6. Proses interaksi pembelajaran dalam program MBKM, ternyata memberikan banyak pengalaman baru yang membuktikan efisiensi & efektifitas penerimaan pengetahuan dan keterampilan mahasiswa. Terbukti dengan sejumlah pelaksanaan program MBKM baik yang hadir di tempat mitra atau yang tidak hadir di mitra MBKM karena dilakukan secara jarak jauh (daring/dalam jaringan), namun progress dan finalisasi suatu hasil kerja diberikan penilaian yang terbaik dari pihak mitra MBKM (eksternal insitusi pendidikan). Mahasiswa di era teknologi informasi saat ini adalah peniru yang cepat, mereka akan melakukan proses pembelajaran secara berpindah-pindah (melompat), sehingga sangat dinamis dalam menyelesaikan suatu permasalahan. Apalagi bila semakin meningkatnya sinyal bandwith di Indoensia dengan biaya yang semakin murah serta mulai berkembangnya teknologi metaverse yang mulai disebarluaskan pula oleh pemerintah, sehingga eLearning merupakan suatu model pembelajaran yang sangat diharapkan untuk berbagai penyelesaian perkuliahan mengganti peran dari pembelajaran terdahulu. Tentunya, akan berkaitan langsung dengan beberapa program MBKM yang dapat memanfaatkan model eLearning yang dapat menggabungkan kerja dari pihak stakeholder/eksternal (mitra MBKM), pihak mahasiswa, dan pihak program studi.

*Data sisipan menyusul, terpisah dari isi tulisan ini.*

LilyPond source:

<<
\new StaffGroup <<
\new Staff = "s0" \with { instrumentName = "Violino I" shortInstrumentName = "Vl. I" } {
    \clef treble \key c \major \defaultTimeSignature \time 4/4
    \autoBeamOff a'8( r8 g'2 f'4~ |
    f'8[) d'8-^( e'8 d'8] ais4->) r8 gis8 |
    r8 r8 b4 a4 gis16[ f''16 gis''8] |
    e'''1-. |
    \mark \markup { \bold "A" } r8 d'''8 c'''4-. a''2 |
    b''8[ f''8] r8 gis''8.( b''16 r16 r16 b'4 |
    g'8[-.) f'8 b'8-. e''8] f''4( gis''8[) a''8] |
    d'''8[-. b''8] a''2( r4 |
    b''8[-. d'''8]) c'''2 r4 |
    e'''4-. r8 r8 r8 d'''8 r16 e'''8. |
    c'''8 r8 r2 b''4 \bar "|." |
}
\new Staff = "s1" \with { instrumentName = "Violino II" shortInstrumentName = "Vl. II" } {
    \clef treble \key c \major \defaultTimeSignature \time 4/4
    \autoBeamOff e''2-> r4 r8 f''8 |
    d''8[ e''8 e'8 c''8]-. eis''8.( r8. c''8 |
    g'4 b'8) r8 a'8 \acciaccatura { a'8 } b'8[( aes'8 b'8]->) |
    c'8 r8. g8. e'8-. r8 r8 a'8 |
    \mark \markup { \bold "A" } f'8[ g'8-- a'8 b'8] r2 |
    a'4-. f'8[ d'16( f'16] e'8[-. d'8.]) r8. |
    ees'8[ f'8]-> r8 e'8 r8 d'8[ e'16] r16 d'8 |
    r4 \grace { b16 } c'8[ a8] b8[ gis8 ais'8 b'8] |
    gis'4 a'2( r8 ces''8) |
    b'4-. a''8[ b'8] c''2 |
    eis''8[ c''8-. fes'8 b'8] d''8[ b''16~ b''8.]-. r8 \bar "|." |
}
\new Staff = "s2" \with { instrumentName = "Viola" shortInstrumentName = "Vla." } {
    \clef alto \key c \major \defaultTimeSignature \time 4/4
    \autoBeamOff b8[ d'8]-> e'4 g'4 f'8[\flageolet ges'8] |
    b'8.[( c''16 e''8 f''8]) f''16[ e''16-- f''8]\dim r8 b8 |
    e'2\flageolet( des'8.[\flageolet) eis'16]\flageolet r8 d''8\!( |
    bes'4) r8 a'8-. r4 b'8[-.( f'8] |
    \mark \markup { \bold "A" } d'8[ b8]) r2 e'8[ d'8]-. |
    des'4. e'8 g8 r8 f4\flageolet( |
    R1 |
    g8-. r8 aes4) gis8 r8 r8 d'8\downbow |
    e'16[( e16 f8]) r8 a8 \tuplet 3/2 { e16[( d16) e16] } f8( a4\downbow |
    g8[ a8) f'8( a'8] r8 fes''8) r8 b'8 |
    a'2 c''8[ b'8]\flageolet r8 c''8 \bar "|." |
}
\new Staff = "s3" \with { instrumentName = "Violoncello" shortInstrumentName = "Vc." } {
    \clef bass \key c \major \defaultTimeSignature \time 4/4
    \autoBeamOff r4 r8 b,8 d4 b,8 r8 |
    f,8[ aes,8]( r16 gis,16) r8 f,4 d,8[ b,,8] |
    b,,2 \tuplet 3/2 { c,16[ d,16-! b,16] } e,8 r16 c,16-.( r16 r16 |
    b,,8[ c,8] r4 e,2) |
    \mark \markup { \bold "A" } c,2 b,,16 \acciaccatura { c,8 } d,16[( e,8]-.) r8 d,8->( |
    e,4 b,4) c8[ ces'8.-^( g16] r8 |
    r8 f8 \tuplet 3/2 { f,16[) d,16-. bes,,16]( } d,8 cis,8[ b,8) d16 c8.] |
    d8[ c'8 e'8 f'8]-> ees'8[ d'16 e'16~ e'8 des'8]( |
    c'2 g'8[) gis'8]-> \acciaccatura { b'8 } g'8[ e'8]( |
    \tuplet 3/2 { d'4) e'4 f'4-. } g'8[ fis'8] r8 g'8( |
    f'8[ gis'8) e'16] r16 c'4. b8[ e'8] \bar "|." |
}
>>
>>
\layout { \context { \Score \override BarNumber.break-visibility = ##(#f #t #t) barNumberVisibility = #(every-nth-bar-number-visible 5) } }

Uraian di atas telah memberikan banyak wawasan dan cerminan, mengapa Fakultas Teknik Universitas Widyatama melakukan perubahan paradigma pembelajarannya. Hal ini diperkuat dengan memfasilitasi berbagai ketersediaan model pembelajaran yang dapat dipilih oleh mahasiswa. Program MBKM dan eLearning merupakan sarana yang dapat meningkatkan pengetahuan dan keterampilan mahasiswa melalui peran dosen, program studi, dan fakultas selama ini, setelah penerapannya selama 3 tahun terakhir di Universitas Widyatama. Sebagai bagian akhir dalam pemikiran ini yang bersesuaian dengan pemikiran Eko Indrajit bahwa Kunci Sukses Pembelajaran Dalam MBKM: Jam terbang (practice make perfect); Berfikir terbuka (Open mindset); Berani eksperimen (Dosen merdeka); Tak henti belajar (lifelong learning). “Apakah ingin Kembali ke masa lalu yang semuanya diatur (administrasi) sehingga menghambat kreativitas dan inovasi dalam berfikir serta berkarya ? ”, Sebaiknya Tidak.